Eventually we get $\epsilon_{r+1}=g'(x)\epsilon_r$,

... so we are sure that the errors will decrease if $\left |g'(x)\right|<1$

This does not take into acount what happens if a first order approximation is invalid, nor does it say what will happen if $\left |g'(x)\right|\ge1$. It';s easy to assune that the method will diverge, but by no means certain.

So suppose we know that $g'(x)=1$.

Then $g(x+\epsilon)\approx g(x)+\epsilon g'(x)+\frac 12 \epsilon^2 g''(x)=g(x)+\epsilon +\frac 12 \epsilon^2 g''(x)$

Since $x_{r+1}=g(x_r)$

$x+\epsilon_{r+1}=g(x+\epsilon_r)$

$x+\epsilon_{r+1}=g(x)+\epsilon_r +\frac 12 \epsilon_r^2 g''(x)$

But at the root $g(x)=x$, so

$x+\epsilon_{r+1}=x+\epsilon_r +\frac 12 \epsilon_r^2 g''(x)$

$\epsilon_{r+1}=\epsilon_r +\frac 12 \epsilon_r^2 g''(x)$

What this means is that the error will increase if $g''(x)>0$ and decrease if $g''(x)<0$

You have $g(x)=x-\frac {x^3}2$

$g'(x)=1-\frac {3x^2}2$

$g''(x)=-3x$

So $g''(x)<0$ as required provided $x>0$.

In fact $\epsilon_{r+1}=\epsilon_r +\frac 12 \epsilon_r^2 g''(x)=\epsilon_r +\frac 12 \epsilon_r^2 (-3\epsilon_r)$

$\epsilon_{r+1}=\epsilon_r \left(1 -\frac 32 \epsilon_r^2 \right)$

Now to consider the number of steps required for convergence...

Suppose that after $n$ steps we have reached a point where $\epsilon_n=10^{-k}$ and that after another $m$ steps we will reach the point where $\epsilon_{n+m}=10^{-(k+1)}$.

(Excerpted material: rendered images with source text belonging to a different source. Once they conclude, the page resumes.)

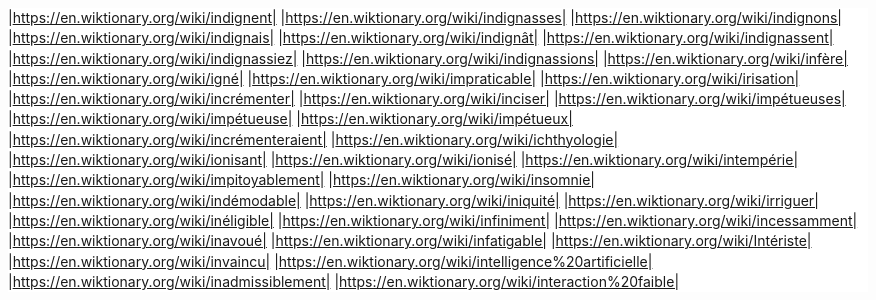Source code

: |https://en.wiktionary.org/wiki/indignent|
|https://en.wiktionary.org/wiki/indignasses|
|https://en.wiktionary.org/wiki/indignons|
|https://en.wiktionary.org/wiki/indignais|
|https://en.wiktionary.org/wiki/indignât|
|https://en.wiktionary.org/wiki/indignassent|
|https://en.wiktionary.org/wiki/indignassiez|
|https://en.wiktionary.org/wiki/indignassions|
|https://en.wiktionary.org/wiki/infère|
|https://en.wiktionary.org/wiki/igné|
|https://en.wiktionary.org/wiki/impraticable|
|https://en.wiktionary.org/wiki/irisation|
|https://en.wiktionary.org/wiki/incrémenter|
|https://en.wiktionary.org/wiki/inciser|
|https://en.wiktionary.org/wiki/impétueuses|
|https://en.wiktionary.org/wiki/impétueuse|
|https://en.wiktionary.org/wiki/impétueux|
|https://en.wiktionary.org/wiki/incrémenteraient|
|https://en.wiktionary.org/wiki/ichthyologie|
|https://en.wiktionary.org/wiki/ionisant|
|https://en.wiktionary.org/wiki/ionisé|
|https://en.wiktionary.org/wiki/intempérie|
|https://en.wiktionary.org/wiki/impitoyablement|
|https://en.wiktionary.org/wiki/insomnie|
|https://en.wiktionary.org/wiki/indémodable|
|https://en.wiktionary.org/wiki/iniquité|
|https://en.wiktionary.org/wiki/irriguer|
|https://en.wiktionary.org/wiki/inéligible|
|https://en.wiktionary.org/wiki/infiniment|
|https://en.wiktionary.org/wiki/incessamment|
|https://en.wiktionary.org/wiki/inavoué|
|https://en.wiktionary.org/wiki/infatigable|
|https://en.wiktionary.org/wiki/Intériste|
|https://en.wiktionary.org/wiki/invaincu|
|https://en.wiktionary.org/wiki/intelligence%20artificielle|
|https://en.wiktionary.org/wiki/inadmissiblement|
|https://en.wiktionary.org/wiki/interaction%20faible|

We know that $\epsilon_{n+1}=\epsilon_n \left(1 -\frac 32 10^{-2k} \right)$

and that $\epsilon_{n+m+1}=\epsilon_{n+m} \left(1 -\frac 32 10^{-2(k+1)} \right)$

$\epsilon_{n} \left(1 -\frac 32 10^{-2k} \right)^m \le \epsilon_{n+m} \le \epsilon_{n} \left(1 -\frac 32 10^{-2(k+1)} \right)^m$

$\left(1 -\frac 32 10^{-2k} \right)^m \le \frac 1{10} \le \left(1 -\frac 32 10^{-2(k+1)} \right)^m$

$m \log \left(1 -\frac 32 10^{-2k} \right)\ge \log (\frac 1{10}) \ge m \log \left(1 -\frac 32 10^{-2(k+1)} \right)$

$\frac {\log (\frac 1{10}) }{ \log \left(1 -\frac 32 10^{-2k} \right)}\le m \le \frac {\log (\frac 1{10})}{ \log \left(1 -\frac 32 10^{-2(k+1)} \right)}$

Using Excel, I found the following:

It should take fewer than $1.54 \times 10^{10}$ steps to move from $\epsilon=10^{-4}$ to $\epsilon=10^{-5}$

It should take fewer than $1.54 \times 10^{12}$ steps to move from $\epsilon=10^{-5}$ to $\epsilon=10^{-6}$

It should take fewer than $1.54 \times 10^{14}$ steps to move from $\epsilon=10^{-6}$ to $\epsilon=10^{-7}$

Beyond here Excel starts to struggle with calculating the logarithms, but a clear patter is visible: it takes about 100 times as many steps to get the next decimal place.